Only about half of her work takes place in the so-called wet lab, the other part is carried out in the office using lots of computer power. Oudelaar is therefore recruiting a diverse team, containing experimental and computational biologists. “Ideally, team members should do both the experiments and the analyses themselves. Even when students don’t have a strong background in bioinformatics, I find it important that they get the chance to develop their quantitative research skills. Nowadays, especially in the big data world of genomics, biologists need to be comfortable with bioinformatic analyses.” That is also one reason why she started her group at the institute with only two lab members. “I want to have enough time to supervise everyone properly. We will expand gradually, recruiting a new PhD student in spring and another one in fall.”
Female talents for science
What motivated Oudelaar to accept the position within the MPS’ Lise Meitner Program? “My partner and I wanted to return to continental Europe after six years in the UK. He is German, and I am from the Netherlands,” she explains. “The MPS’ focus on basic research, the generous research funding, and state-of-the-art infrastructure made this offer highly attractive for me. In addition, the Lise Meitner Program provides ideal conditions to start a group,” emphasizes the junior researcher.
She first became familiar with the MPI for Biophysical Chemistry through Patrick Cramer and his team, who also work on gene regulation. “It was very clear to me that this is an institute with great colleagues and infrastructure.” In the long term, she would like to use the ample opportunities at the MPI for Biophysical Chemistry to expand and diversify her research. “At the moment, we focus on molecular biology and genomics,” she says. “But I am very keen to integrate more microscopy in our work. This institute offers fantastic facilities and potential to collaborate to explore new microscopy-based tools to study the DNA’s three-dimensional organization.”
Five questions to Marieke Oudelaar
How do you recharge your batteries after a tough day?

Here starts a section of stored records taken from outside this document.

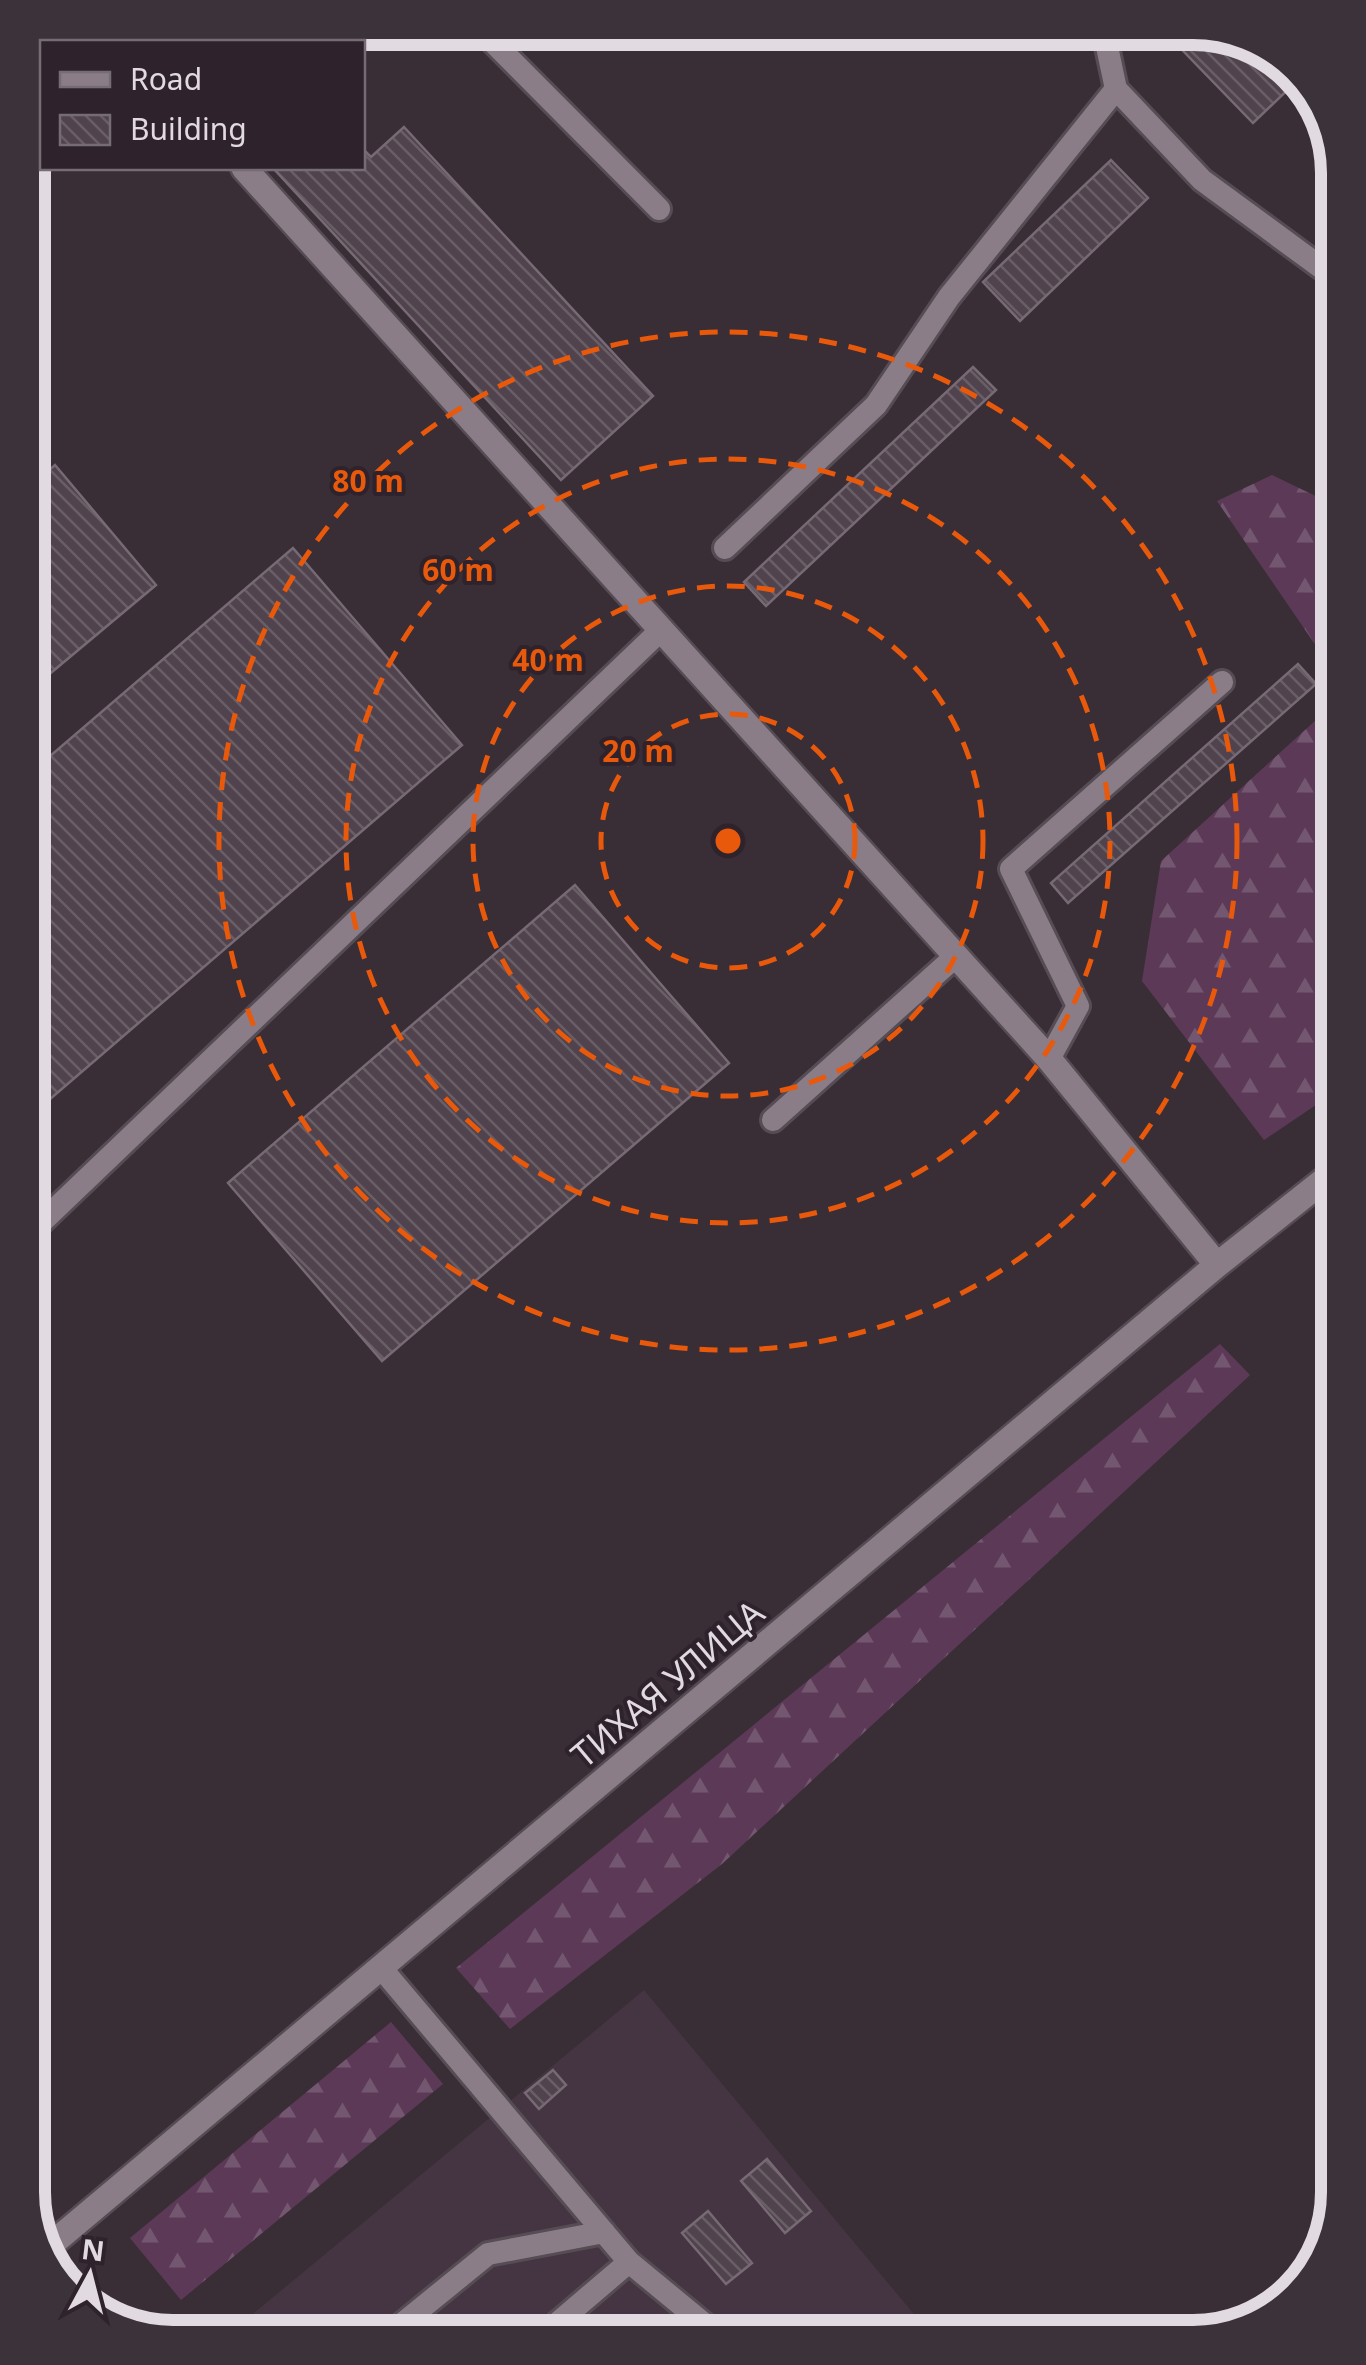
<svg xmlns="http://www.w3.org/2000/svg" width="1366" height="2365" viewBox="0 0 1366 2365" font-family="'Noto Sans',sans-serif">
<style>
.built{fill:#453442}
.forest{fill:url(#forest-firs)}
.building{fill:url(#building-back-hatch);stroke:#776a74;stroke-width:2.5}
.lines{fill:none;stroke-linecap:round;stroke-linejoin:round}
.service-casing{stroke:#564c54;stroke-width:28}
.minor-casing{stroke:#564c54;stroke-width:30}
.service{stroke:#8b7d88;stroke-width:22}
.minor{stroke:#8b7d88;stroke-width:25}
.ring{fill:none;stroke:#e8590c;stroke-width:5;stroke-dasharray:18 12}
.labels{text-anchor:middle;dominant-baseline:central;stroke-width:8;stroke-linejoin:round;paint-order:stroke}
.street-label{font-size:35px;fill:#e1dae0;stroke:#2e232c}
.rim{fill:none;stroke:#e1dae0;stroke-width:12}
.centre{fill:#e8590c;stroke:#2e232c;stroke-width:5}
.ring-label{font-size:30px;text-anchor:middle;font-weight:bold;fill:#e8590c;stroke:#2e232c;stroke-width:8;stroke-linejoin:round;paint-order:stroke}
</style>
<defs>
<pattern id="forest-firs" width="22" height="20" patternUnits="userSpaceOnUse" patternTransform="scale(2.5)"><rect width="22" height="20" fill="#5c3a57"/><path d="M5 1l3.5 6h-7zM16 11l3.5 6h-7z" fill="#73566f"/></pattern>
<pattern id="building-back-hatch" width="6" height="6" patternUnits="userSpaceOnUse" patternTransform="scale(2.5)"><rect width="6" height="6" fill="#50434d"/><path d="M-1 5l2 2M0 0l6 6M5-1l2 2" fill="none" stroke="#695e66"/></pattern>
</defs>
<rect width="100%" height="100%" fill="#392d36"/>
<path class="built" d="M644,1990l289,347h-708z"/>
<path class="forest" d="M1272,475l56,27 10,-7v183l-121,-177z
M1338,700v390l-74,50 -122,-159 19,-120z
M1220,1344l30,31 -528,489 -212,165 -54,-61z
M391,2022l52,62 -262,216 -51,-62z"/>
<path class="building" d="M1161,28h42l71,24 24,28 -45,43z
M404,127l249,269 -92,84 -288,-312h89v-20l9,9z
M1111,160l37,38 -128,123 -37,-39z
M973,367l23,23 -230,216 -22,-24z
M55,465l101,120 -128,107v-204z
M293,548l169,197 -434,373v-343z
M1298,664l18,20 -248,219 -17,-20z
M575,885l154,178 -347,298 -154,-178z
M553,2070l13,15 -27,24 -14,-16z
M767,2159l44,52 -26,22 -44,-52z
M708,2211l44,52 -26,21 -44,-51z"/>
<g class="lines">
<defs>
<path id="service" d="M479,28l180,181
M1103,28l13,61 86,91 136,100
M187,42l17,-14
M725,548l151,-143 73,-108 167,-208
M1049,1059l29,-53 -67,-137 211,-187
M773,1120l183,-164
M28,1235l633,-605
M382,1969l247,293 -88,75
M629,2262l91,75
M386,2337l102,-83 116,-22"/>
<path id="minor" d="M244,168l805,891 168,206
M41,2253l1176,-988 121,-96"/>
</defs>
<use href="#service" class="service-casing"/>
<use href="#minor" class="minor-casing"/>
<use href="#service" class="service"/>
<use href="#minor" class="minor"/>
</g>
<g class="ring">
<circle cx="728" cy="841" r="127"/>
<circle cx="728" cy="841" r="255"/>
<circle cx="728" cy="841" r="382"/>
<circle cx="728" cy="841" r="509"/>
</g>
<g class="labels">
<g class="street-label">
<text transform="translate(667 1683) rotate(-40)">ТИХАЯ УЛИЦА</text>
</g>
</g>
<path d="M0 0H1366V2365H0ZM173 45H1193A128 128 0 0 1 1321 173V2192A128 128 0 0 1 1193 2320H173A128 128 0 0 1 45 2192V173A128 128 0 0 1 173 45Z" fill="#3c323a" fill-rule="evenodd"/>
<path class="rim" d="M173 45H1193A128 128 0 0 1 1321 173V2192A128 128 0 0 1 1193 2320H173A128 128 0 0 1 45 2192V173A128 128 0 0 1 173 45Z"/>
<circle cx="728" cy="841" r="15" class="centre"/>
<g class="ring-label">
<text x="368" y="492">80 m</text>
<text x="458" y="581">60 m</text>
<text x="548" y="671">40 m</text>
<text x="638" y="762">20 m</text>
</g>
<rect x="40" y="40" width="325" height="130" fill="#2e232c" stroke="#766c74" stroke-width="2.5"/>
<rect x="60" y="72" width="50" height="15" fill="#8b7d88" stroke="#766c74" stroke-width="2.5"/>
<text x="130" y="90" font-size="30" fill="#e1dae0">Road</text>
<rect x="60" y="115" width="50" height="30" fill="url(#building-back-hatch)" stroke="#766c74" stroke-width="2.5"/>
<text x="130" y="140" font-size="30" fill="#e1dae0">Building</text>
<g transform="translate(90 2275) rotate(7)" stroke="#2e232c" stroke-width="8" paint-order="stroke">
<path d="M0-8L18 38L0 25L-18 38Z" fill="#e1dae0"/>
<text y="-15" font-size="28" font-weight="bold" text-anchor="middle" fill="#e1dae0">N</text>
</g>
</svg>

I like to go for a run or do yoga – something more physical to relax my brain a little.
What fascinates you most about your job?
I find it really amazing that we have the opportunity to make new discoveries, learn something that no one knew before, and contribute to our knowledge about this world and the living organisms on it.
Which superpower would you like to have?
Ever since I was very little, I thought that it would be amazing to be able to fly.

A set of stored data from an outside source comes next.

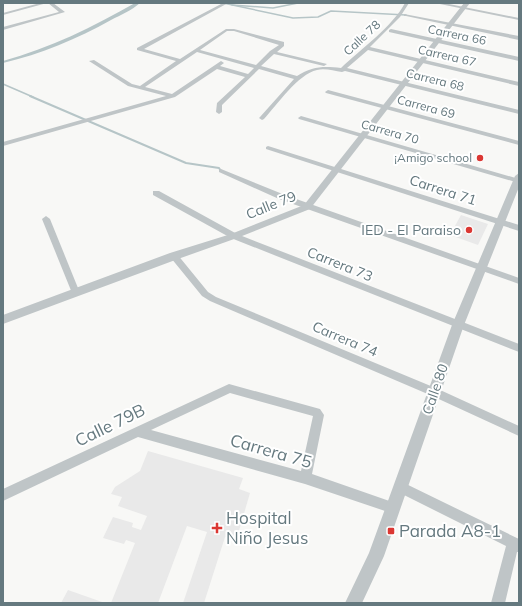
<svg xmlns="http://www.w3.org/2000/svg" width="522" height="606" viewBox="0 0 522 606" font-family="Mulish,sans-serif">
	<rect width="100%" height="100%" fill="#f8f8f6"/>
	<g fill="#e9e9e9">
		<polygon points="461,215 488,224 478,245 450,235"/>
		<polygon points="148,451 243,478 239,489 250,493 236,541 225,537 204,603 183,603 207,532 187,526 158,603 111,603 135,543 126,540 124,544 103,538 113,517 133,523 132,527 141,530 147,516 118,506 122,497 111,494 115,487 140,471"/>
		<polygon points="68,590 105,603 61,603"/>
	</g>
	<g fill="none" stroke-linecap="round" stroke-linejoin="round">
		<g stroke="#b6c5c7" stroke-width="1.5">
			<polyline points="223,3 293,18 318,17 331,11 406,15"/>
			<polyline points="232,5 273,8 298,3"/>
			<polyline points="3,84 33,97"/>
		</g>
		<polyline stroke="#b6c5c7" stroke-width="2" points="30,96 186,163 219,168 221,171"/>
		<path fill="#b6c5c7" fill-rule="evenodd" d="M135 3H140C132 10 121 15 111 20 77 39 41 54 3 63V61C50 48 93 27 135 3Z"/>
		<g fill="#bfc5c7" fill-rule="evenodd">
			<polygon points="40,3 47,3 3,15 3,13"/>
			<polygon points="48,3 53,3 65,12 3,30 3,27 59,12"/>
			<path d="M223 3H228L144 49 180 59 226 29H234L284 42V46L277 52 327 64 324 66 274 54 261 66 297 76C312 66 324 66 341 68 360 50 393 26 405 3H409L400 17 370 47 519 82V86L368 50 347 68 519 110V114L345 71 342 72C334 71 325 68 317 70 298 74 277 105 264 119L262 120 259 118 260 117 294 79 259 69 222 105V112L219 114 216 112 217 103 245 77 217 69 175 97 3 146V142L166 96 128 86 89 61 94 60 132 84 140 86 176 61 137 50V48ZM227 31H234L279 45 270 51 256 65 200 50ZM197 52 254 68 248 74 220 66 224 63 221 61 172 94 145 87Z"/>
			<polygon points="435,3 444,3 519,18 519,20"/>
			<polygon points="404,14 519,36 519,40 406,16 404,16"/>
			<polygon points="391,29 519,57 519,61 389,32 389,30"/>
			<polygon points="328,90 519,141 519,145 326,93 325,92"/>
			<polygon points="301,116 519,179 519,183 299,119 298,118"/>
			<polygon points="268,146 519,225 519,231 266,149 266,147"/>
			<polygon points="221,169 285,195 519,278 519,284 279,199 219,172 219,170"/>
			<polygon points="153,191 159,191 237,234 519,344 519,352 231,238 153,195"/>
			<polygon points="46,216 50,219 80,293 79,295 73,295 72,293 42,219"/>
			<polygon points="174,253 177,254 208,292 216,297 438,389 519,426 519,436 430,395 210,301 202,296 171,258 170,256 171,254"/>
			<path d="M229 384 320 409 324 415 312 474 398 504 400 508 398 512 394 514 305 484 138 437 3 501V489ZM230 393 313 416 301 471 151 430Z"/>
			<polygon points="402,482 519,539 519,552 517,552 505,603 491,603 506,546 398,492 396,488 398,484"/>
		</g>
		<g fill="#bfc5c7" fill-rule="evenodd">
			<polygon points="464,3 470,3 310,209 237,238 178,259 3,324 3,315 170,253 231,234 304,205"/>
			<polygon points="519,173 519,187 464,325 384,556 362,603 345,603 369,553 452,325 515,176"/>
		</g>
	</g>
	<g fill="#db3733" stroke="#fff" stroke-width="1.5">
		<circle cx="480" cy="158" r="4"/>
		<circle cx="469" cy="230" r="4"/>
		<path d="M215 522h4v4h4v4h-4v4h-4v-4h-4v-4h4z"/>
		<rect x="387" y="527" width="8" height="8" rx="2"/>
	</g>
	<g text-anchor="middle" stroke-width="4" stroke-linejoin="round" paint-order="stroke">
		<g font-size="12" fill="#65797f" stroke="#fff">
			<text transform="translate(457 35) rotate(12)" y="4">Carrera 66</text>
			<text transform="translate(362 38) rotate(-43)" y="4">Calle 78</text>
			<text transform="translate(447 56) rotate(13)" y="4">Carrera 67</text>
			<text transform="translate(435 80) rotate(14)" y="4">Carrera 68</text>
			<text transform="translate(426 107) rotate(15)" y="4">Carrera 69</text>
			<text transform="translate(390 132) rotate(16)" y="4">Carrera 70</text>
		</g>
		<g font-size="12" fill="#65797f" stroke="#fff" text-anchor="end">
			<text x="472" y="162">¡Amigo school</text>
		</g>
		<g font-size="14" fill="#65797f" stroke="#fff">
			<text transform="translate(443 190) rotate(18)" y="5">Carrera 71</text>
			<text transform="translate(271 205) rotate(-22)" y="5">Calle 79</text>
			<text transform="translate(340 264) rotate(22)" y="5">Carrera 73</text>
			<text transform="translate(345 339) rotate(23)" y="5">Carrera 74</text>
			<text transform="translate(435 389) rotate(-71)" y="5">Calle 80</text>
		</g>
		<g font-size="14" fill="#65797f" stroke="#fff" text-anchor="end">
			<text x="461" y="235">IED - El Paraiso</text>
		</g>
		<g font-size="17" fill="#65797f" stroke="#fff">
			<text transform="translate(110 425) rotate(-26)" y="6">Calle 79B</text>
			<text transform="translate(271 451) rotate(16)" y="6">Carrera 75</text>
		</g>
		<g font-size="17" fill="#65797f" stroke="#fff" text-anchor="start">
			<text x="226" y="524">Hospital<tspan x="226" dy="20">Niño Jesus</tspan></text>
			<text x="399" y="537">Parada A8-1</text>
		</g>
	</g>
	<rect width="522" height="606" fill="none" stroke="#65797f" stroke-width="8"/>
</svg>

Which other job could you imagine doing?
I guess I would like to be a writer or a journalist. I could also imagine being a teacher.
What would you do if you had more time?
Work-wise it would be great to have more time to read, both within and outside my eld. If I had to spend more time outside of science, I would try out beekeeping, learn new languages, or play musical instruments. There are so many interesting things to do!
About the Lise Meitner Excellence Program
The MPS established the Lise Meitner Excellence Program to support female talents in science and, in the long term, to bring more female directors to the top of Max Planck institutes. The MPS not only offers material and personnel resources, but also enables female candidates to take up a senior W2 position at an early stage. Every Lise Meitner Group Leader is allowed to participate in a Max Planck-internal tenure track procedure and thus has the chance of a permanent position.
In the first two rounds of applications, around 470 female candidates applied for a position as group leader, of whom 22 received a call. The program was named after the exceptional physicist Lise Meitner, a pioneer in the field of nuclear fission.